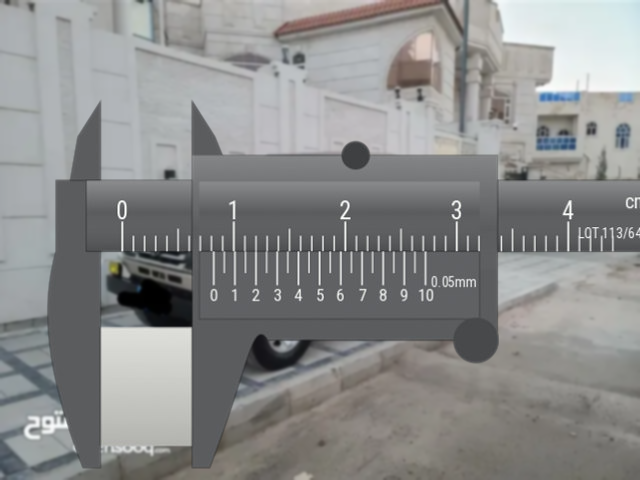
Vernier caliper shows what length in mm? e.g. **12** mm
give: **8.2** mm
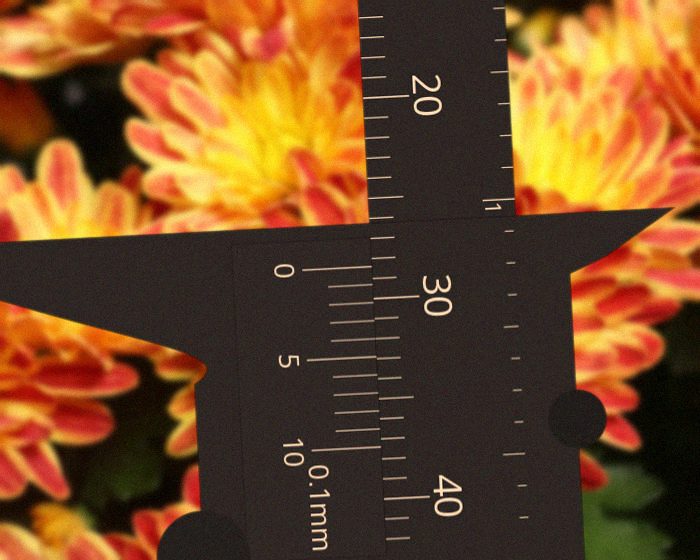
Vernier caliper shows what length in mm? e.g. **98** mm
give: **28.4** mm
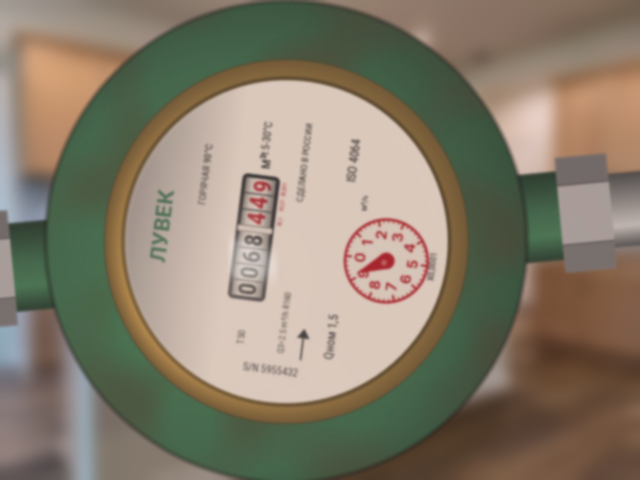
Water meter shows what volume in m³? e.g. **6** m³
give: **68.4489** m³
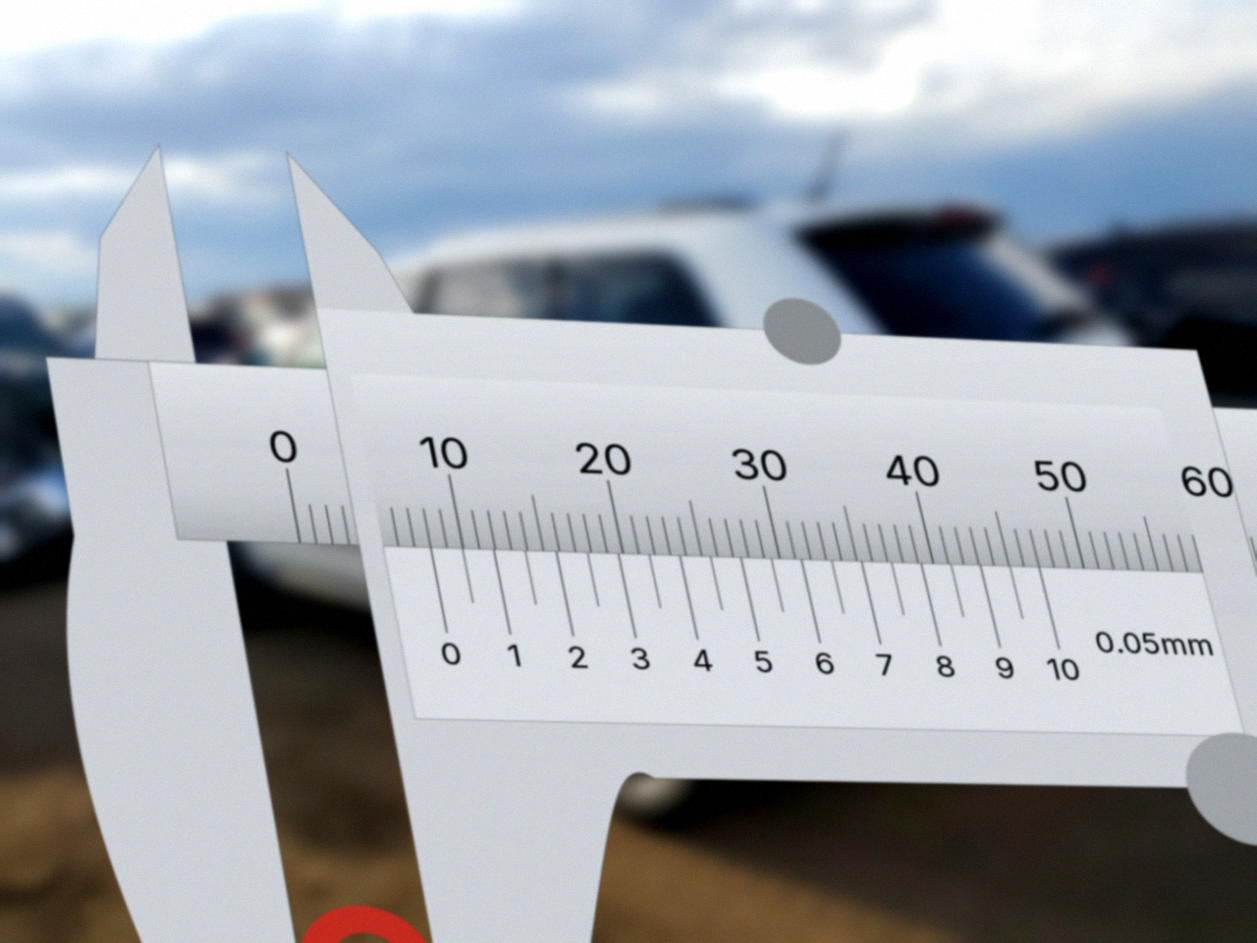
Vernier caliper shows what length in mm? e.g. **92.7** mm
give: **8.0** mm
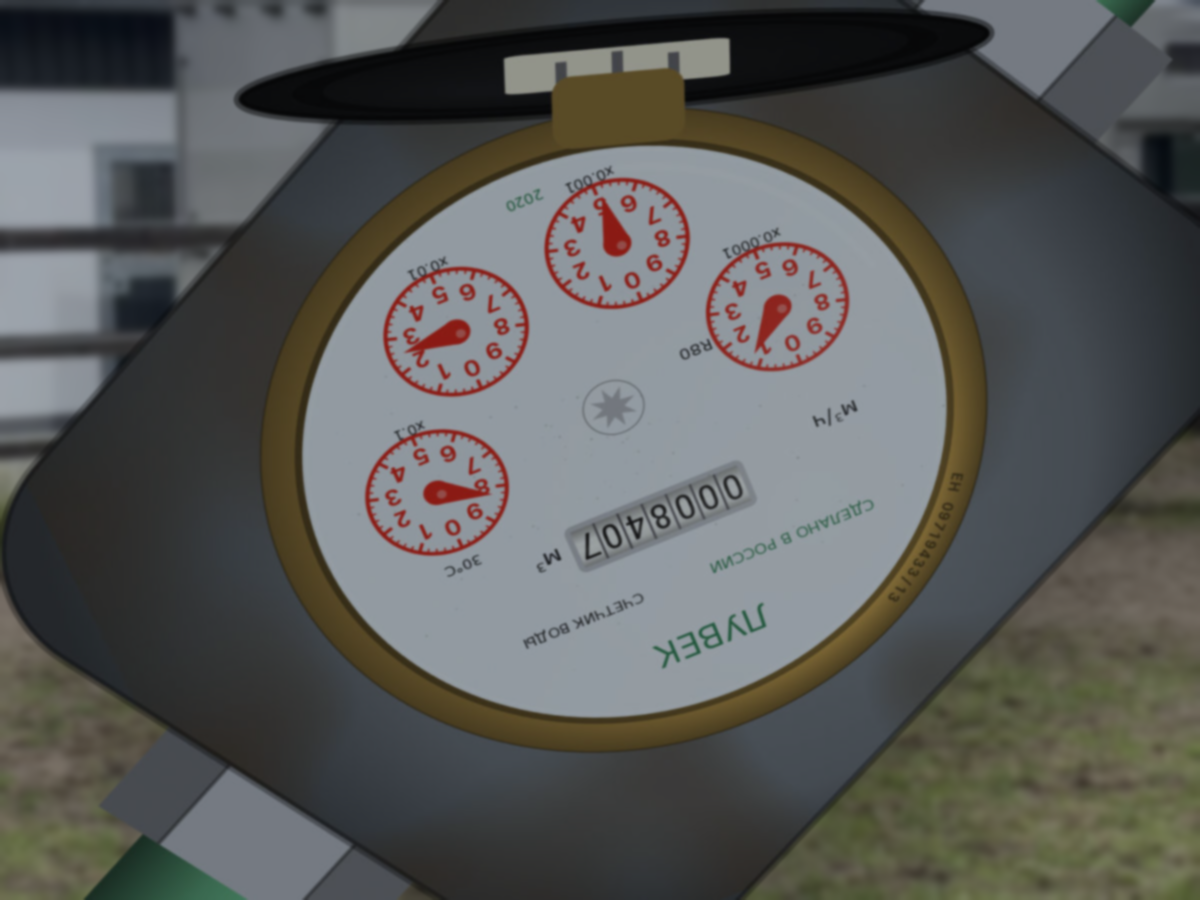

============

TO-DO ITEM: Copy every line of the records above word for word, but leave out the pictures.

RESPONSE:
Vernier caliper shows what length in mm? e.g. **12** mm
give: **8.2** mm
Vernier caliper shows what length in mm? e.g. **98** mm
give: **28.4** mm
Water meter shows what volume in m³? e.g. **6** m³
give: **68.4489** m³
Vernier caliper shows what length in mm? e.g. **92.7** mm
give: **8.0** mm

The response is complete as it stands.